Exercise passage: Begin

# COMPUTATION AS ESTIMATION: ESTIMATION-THEORETIC IC DESIGN IMPROVES ROBUSTNESS AND REDUCES POWER CONSUMPTION

Sriram Narayanan, Girish V. Varatkar, Douglas L. Jones and Naresh R. Shanbhag

Department of Electrical and Computer Engineering, UIUC 1308 West Main St., Urbana, IL 61801

## ABSTRACT

Modern Integrated Circuits (ICs) are designed as massively parallel systems as a consequence of diminishing silicon feature sizes. This has adversely impacted reliability because of increased errors due to process and environmental variations, and particle hits. Viewing hardware errors as analogous to measurement or system noise allows us to borrow results from estimation theory and extend Moore's law. The estimation-theoretic framework provides a design optimization formalization that enables power/reliability trade-off in broad classes of applications. Two applications described here show that specific instantiations of the framework yield significant power savings and system reliability.

Exercise passage: End
Data records: Begin

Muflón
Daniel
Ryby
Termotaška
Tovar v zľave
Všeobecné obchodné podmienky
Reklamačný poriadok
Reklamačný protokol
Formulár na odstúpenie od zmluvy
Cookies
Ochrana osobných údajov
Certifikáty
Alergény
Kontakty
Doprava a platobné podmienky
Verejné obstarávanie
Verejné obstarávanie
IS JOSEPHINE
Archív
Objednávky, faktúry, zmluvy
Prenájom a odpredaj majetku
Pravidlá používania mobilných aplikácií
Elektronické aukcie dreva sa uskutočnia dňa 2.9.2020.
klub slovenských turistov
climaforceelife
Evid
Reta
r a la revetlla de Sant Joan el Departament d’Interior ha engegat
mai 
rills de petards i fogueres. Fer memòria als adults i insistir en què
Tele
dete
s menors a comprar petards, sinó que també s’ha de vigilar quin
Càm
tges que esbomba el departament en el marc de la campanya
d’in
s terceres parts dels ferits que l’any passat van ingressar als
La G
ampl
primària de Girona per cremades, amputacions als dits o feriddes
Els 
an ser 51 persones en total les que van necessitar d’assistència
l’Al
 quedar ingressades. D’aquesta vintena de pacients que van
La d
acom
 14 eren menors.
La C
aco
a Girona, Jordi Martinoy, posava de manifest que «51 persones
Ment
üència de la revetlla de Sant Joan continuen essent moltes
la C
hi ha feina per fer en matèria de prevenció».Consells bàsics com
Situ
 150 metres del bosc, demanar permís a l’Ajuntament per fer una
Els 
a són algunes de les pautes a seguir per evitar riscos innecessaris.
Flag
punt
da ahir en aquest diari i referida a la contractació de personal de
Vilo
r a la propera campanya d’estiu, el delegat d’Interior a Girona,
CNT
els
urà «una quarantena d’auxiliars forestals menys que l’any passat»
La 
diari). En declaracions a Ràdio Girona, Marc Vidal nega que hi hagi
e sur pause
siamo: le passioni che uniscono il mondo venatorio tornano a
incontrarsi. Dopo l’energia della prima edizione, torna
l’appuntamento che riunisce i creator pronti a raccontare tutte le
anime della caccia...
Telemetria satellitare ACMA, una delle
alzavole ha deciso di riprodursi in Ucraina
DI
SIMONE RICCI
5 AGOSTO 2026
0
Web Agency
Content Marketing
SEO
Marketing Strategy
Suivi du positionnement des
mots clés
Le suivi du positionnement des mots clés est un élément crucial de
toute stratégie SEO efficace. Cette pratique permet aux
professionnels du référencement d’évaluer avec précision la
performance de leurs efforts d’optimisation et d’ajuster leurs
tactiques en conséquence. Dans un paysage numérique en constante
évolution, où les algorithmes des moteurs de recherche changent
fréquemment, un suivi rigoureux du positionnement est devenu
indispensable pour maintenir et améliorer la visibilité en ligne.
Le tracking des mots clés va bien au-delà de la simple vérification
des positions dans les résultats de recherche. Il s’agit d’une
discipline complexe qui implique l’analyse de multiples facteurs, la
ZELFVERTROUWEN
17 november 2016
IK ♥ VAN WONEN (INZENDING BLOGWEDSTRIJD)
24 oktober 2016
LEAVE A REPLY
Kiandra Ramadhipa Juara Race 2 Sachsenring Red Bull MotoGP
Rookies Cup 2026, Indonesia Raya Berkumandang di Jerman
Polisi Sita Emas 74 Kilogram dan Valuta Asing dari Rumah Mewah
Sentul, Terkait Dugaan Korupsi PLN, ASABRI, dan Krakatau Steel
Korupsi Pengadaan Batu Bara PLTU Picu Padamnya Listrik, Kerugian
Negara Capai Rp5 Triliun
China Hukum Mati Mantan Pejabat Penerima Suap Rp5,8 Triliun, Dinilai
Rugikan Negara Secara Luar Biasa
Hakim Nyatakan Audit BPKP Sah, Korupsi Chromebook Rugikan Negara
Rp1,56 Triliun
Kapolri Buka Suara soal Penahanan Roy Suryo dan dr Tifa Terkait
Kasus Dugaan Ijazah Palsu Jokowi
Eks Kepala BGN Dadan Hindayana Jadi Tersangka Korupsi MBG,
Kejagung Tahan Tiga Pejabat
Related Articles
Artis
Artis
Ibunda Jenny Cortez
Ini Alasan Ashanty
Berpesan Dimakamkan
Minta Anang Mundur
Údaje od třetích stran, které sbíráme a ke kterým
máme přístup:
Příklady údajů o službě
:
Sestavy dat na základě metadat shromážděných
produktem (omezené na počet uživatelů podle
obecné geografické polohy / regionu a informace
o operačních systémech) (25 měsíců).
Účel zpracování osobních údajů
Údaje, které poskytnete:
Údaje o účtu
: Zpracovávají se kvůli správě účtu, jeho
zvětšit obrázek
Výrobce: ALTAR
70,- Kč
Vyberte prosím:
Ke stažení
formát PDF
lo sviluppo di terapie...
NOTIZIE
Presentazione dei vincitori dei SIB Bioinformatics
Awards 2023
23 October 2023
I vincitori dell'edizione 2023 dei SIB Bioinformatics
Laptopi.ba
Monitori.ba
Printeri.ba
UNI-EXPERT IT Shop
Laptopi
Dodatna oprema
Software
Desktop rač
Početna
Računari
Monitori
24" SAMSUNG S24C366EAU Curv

Data records: End

Tasks and exercises.
[A] Reproduce the stretch of the IC design abstract from "## ABSTRACT" through "and system reliability.", word for word.
[B] Write the next part of the passage on estimation-theoretic IC design, picking up after its final sentence.

Results of the exercise.
[A]
## ABSTRACT

Modern Integrated Circuits (ICs) are designed as massively parallel systems as a consequence of diminishing silicon feature sizes. This has adversely impacted reliability because of increased errors due to process and environmental variations, and particle hits. Viewing hardware errors as analogous to measurement or system noise allows us to borrow results from estimation theory and extend Moore's law. The estimation-theoretic framework provides a design optimization formalization that enables power/reliability trade-off in broad classes of applications. Two applications described here show that specific instantiations of the framework yield significant power savings and system reliability.

[B]
*Index Terms*— Estimation-theoretic computation, Sensor Networks-on-Chip, Low-power IC design, Robust gigascale systems

# 1. INTRODUCTION

Driven by Moore's law, technology scaling has continued to increase the density of IC systems. Complex ICs are now designed as systems comprising many smaller subcomponents. One may view circuit elements as collaborating nodes that collectively produce the final output expected from the system. The notion of on-chip networks is becoming increasingly commonplace in the literature [1].

As a side-effect of diminishing dimensions, lower supply voltages, and increased clock frequencies, modern ICs are plagued by numerous nonidealities [2]. Nanometer ICs are affected by variations in the manufacturing process. Soft errors caused by neutron and alpha particle hits adversely impact reliability. Designing for the worst-case, typically through overprovisioning supply voltage or hardware, may avoid these errors but is often unacceptable due to increased system power consumption and area overhead. The reliability issue in ICs has been traditionally addressed by introducing hardware redundancy (*e.g.*, *N*-modular redundancy), which adds to the system cost, power, and area. More recently proposed Algorithmic Noise Tolerance (ANT) techniques [3] use a lower-complexity estimator to recover from any errors made by the main DSP block. Recent research efforts such as the Better Than Worst-Case Design [4] also attempt to avoid power over-provisioning. Here, the main block is aggressively optimized for power or performance and is paired with a checker block that detects and corrects any faults made by the main block. In allowing hardware errors, these approaches make a power/reliability trade-off that is fundamental to the extension of Moore's law.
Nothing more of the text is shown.